Other speakers on the panel included Andrew Walker, a political science major at Shawnee State University, who talked about struggles students face finding jobs in their field and the rising cost of tuition; and Drew Carter, who read a poem about equality in America and people not understanding others’ upbringings and backgrounds.
Sanders said he believes in social and economic justice, and that people should be entitled to certain economic rights, adding that he wants to make Medicare available to all Americans as well as free tuition for students at state colleges and universities.
Other topics Sanders spoke about included the criminal justice system and reducing the amount of people in local jails and state and federal prisons, and allowing all Americans to be automatically registered to vote when they turn 18 years old, allowing more interest in issues and politics.
“At the end of the day, in my view, we have got to say to the wealthiest and most powerful people in this country, and it’s not easy to do,” Sanders said. “But we’ve got to say to the one percent and the billionaire class, that they can not have it all.”
He added that although Congress is currently in recess, he expects tax reform to be the first addressed, which would bring “massive tax breaks to the wealthiest people in this country and massive corporations.”
Sanders said that he wants to see the top one percent pay their fair share of taxes, which will even the economy for the middle class and people struggling all over the country, often working multiple jobs.

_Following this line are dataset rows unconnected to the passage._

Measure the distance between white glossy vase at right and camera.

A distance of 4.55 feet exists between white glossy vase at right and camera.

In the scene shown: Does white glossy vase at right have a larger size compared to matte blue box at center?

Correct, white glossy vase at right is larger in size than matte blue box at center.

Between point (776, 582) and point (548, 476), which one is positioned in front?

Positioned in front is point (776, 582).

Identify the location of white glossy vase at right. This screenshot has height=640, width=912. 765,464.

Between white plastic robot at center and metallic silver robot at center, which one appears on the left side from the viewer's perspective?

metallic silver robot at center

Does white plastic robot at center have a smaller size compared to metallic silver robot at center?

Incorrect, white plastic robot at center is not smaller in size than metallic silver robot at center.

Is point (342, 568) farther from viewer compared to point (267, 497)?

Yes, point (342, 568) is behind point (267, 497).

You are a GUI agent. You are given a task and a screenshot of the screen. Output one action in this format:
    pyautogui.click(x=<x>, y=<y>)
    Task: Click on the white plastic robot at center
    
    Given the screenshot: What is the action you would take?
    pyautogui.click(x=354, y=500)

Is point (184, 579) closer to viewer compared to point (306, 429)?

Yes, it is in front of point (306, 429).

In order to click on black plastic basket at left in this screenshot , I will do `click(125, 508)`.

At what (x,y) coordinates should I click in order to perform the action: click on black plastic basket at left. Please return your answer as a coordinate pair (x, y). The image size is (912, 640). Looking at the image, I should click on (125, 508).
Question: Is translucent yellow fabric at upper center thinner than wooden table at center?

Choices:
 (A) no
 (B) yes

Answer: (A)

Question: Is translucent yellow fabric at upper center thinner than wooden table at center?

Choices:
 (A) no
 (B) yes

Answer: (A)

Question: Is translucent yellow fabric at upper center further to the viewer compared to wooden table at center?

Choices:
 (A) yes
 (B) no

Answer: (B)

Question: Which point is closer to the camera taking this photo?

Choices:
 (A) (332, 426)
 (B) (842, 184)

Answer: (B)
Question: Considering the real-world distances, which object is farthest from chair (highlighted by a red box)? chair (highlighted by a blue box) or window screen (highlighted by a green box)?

He ended the town hall addressing the crowd one final time, stating the need for fixing numerous issues, but saying that anything can be done when we come together.
“When people begin to stand up and tell the truth, and you’ve heard a lot of truth here today; not easy truth, painful truth, you’ve heard it from some of our speakers,” Sanders said. “When we have the guts to talk about what goes on in our lives, in our families’ lives, when we bring people together around rational solutions to those problems. When we do that, the truth is that in this country, there is nothing, nothing that we can not accomplish.”